Dans “ Full Metal Jacket ”,
Stanley Kubrick avait adopté une attitude purement intellectuelle, montrant
comment la guerre dérègle brutalement la machine longuement réglée par
l'entraînement. Ainsi, Kubrick s'attaquait au système, à l'appareil militaire,
à cette vaste entreprise de décérébration qu'est l'armée. La démarche de Malick
est tout autre, car son discours est uniquement centré sur l'homme, sur son
affolante agressivité, sur sa terrible solitude dans l'horreur, sur
l'impossibilité dans laquelle il est de trouver un sens à ses actes. Et la
guerre n'est pas ici le fruit d'un système politique, mais le résultat d'une
inexplicable dépravation de l'âme humaine. N'ayant aucune dette envers ses plus
illustres prédécesseurs dans le genre, Malick livre donc un film singulier, qui
étonne tant par son envergure que par l'extrême précision de sa mise en scène.

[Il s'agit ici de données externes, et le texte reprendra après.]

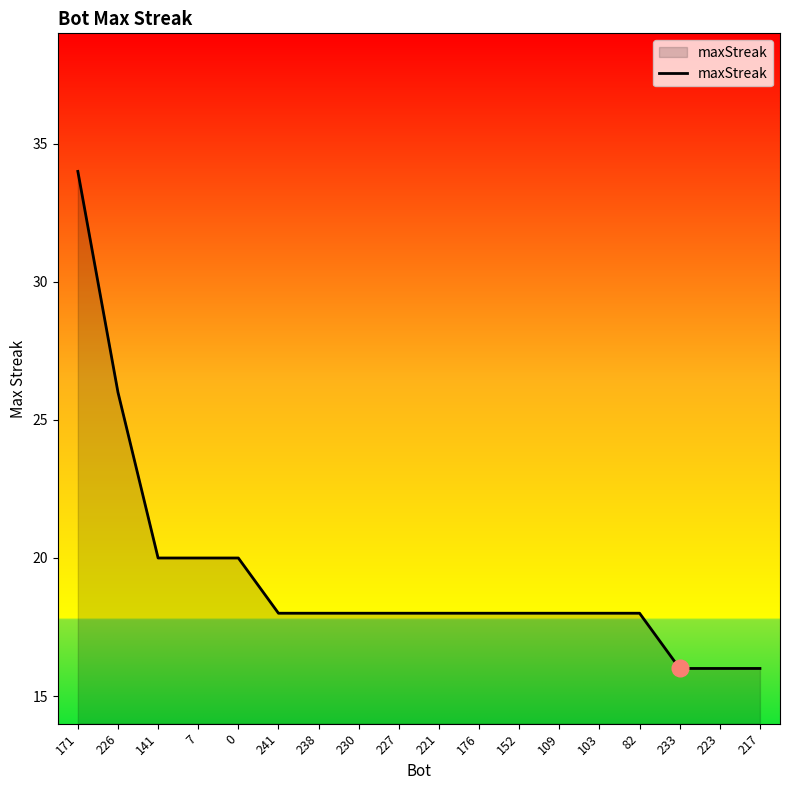

At which label is the value closest to 25?

226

“ La ligne rouge ”, en refusant de discourir ouvertement sur l'Amérique et sa
mauvaise conscience, ramène à l'avant-scène une notion, l'âme, qu'on croyait
démodée, dépassée. Malick, en effet, s'intéresse à l'humanité des soldats, à ce
que la guerre révèle en eux, à ce que la guerre nous dit quant à ce que nous
sommes.
La grande force du film est
à ne pas douter dans son foisonnement exceptionnel de création de l’effet
de plan à travers différentes voies, finalement complémentaire. Malick a la
particularité de signer un film à la fois sensoriel et métaphysique où le
spectateur fait partie prenante du système mis en place. L’impact traumatique
de nombreux plans ou leurs simples forces esthétique propre à la notion du Beau
et du sublime en philosophie, servent de préambule à une réflexion qui rejoint
celle véhiculée par les voix-off. Nous sommes loin de la structure hyper
hiérarchisé du cinéma classique hollywoodien au niveau de la création de
l’affect qui repose le plus souvent sur un savant découpage. Les affects
générés auprès du spectateur sont entièrement tournés au service de la fiction
et de l’identification. Dans “ La ligne
rouge ”, l’enjeu n’est pas dans la fiction mais dans la réflexion. La force
émotive du plan chez Malick est totalement calculée, comme chez Griffith ou,
pour prendre un exemple au parallélisme évident, chez Spielberg, mais il n’est pas tourné vers la fiction. La
confrontation binaire des plans ou la construction dans le plan même sont construits
pour déclencher un trauma, une sorte d’électrochoc visuel propice à la mise en
place d’une réflexion du spectateur balisée par d’autres procédés à l’intérieur
de la fiction. La démarche de Malick
est donc manipulatoire mais pas artificiel.
L’affect qui explose
littéralement dans le film correspond à la signature de l’auteur. Rares sont
les cinéastes dont le style s'impose dès les premières secondes de la
projection. Terrence Malick est de ceux-là, dont on reconnaît d'emblée la
manière, et son remarquable “ la
ligne rouge ” reprend là où “ Days of
Heaven ” nous avait laissés, il y a de cela une vingtaine d'années. Reste
gravé dans nos mémoires les effets de plan difficilement communicables.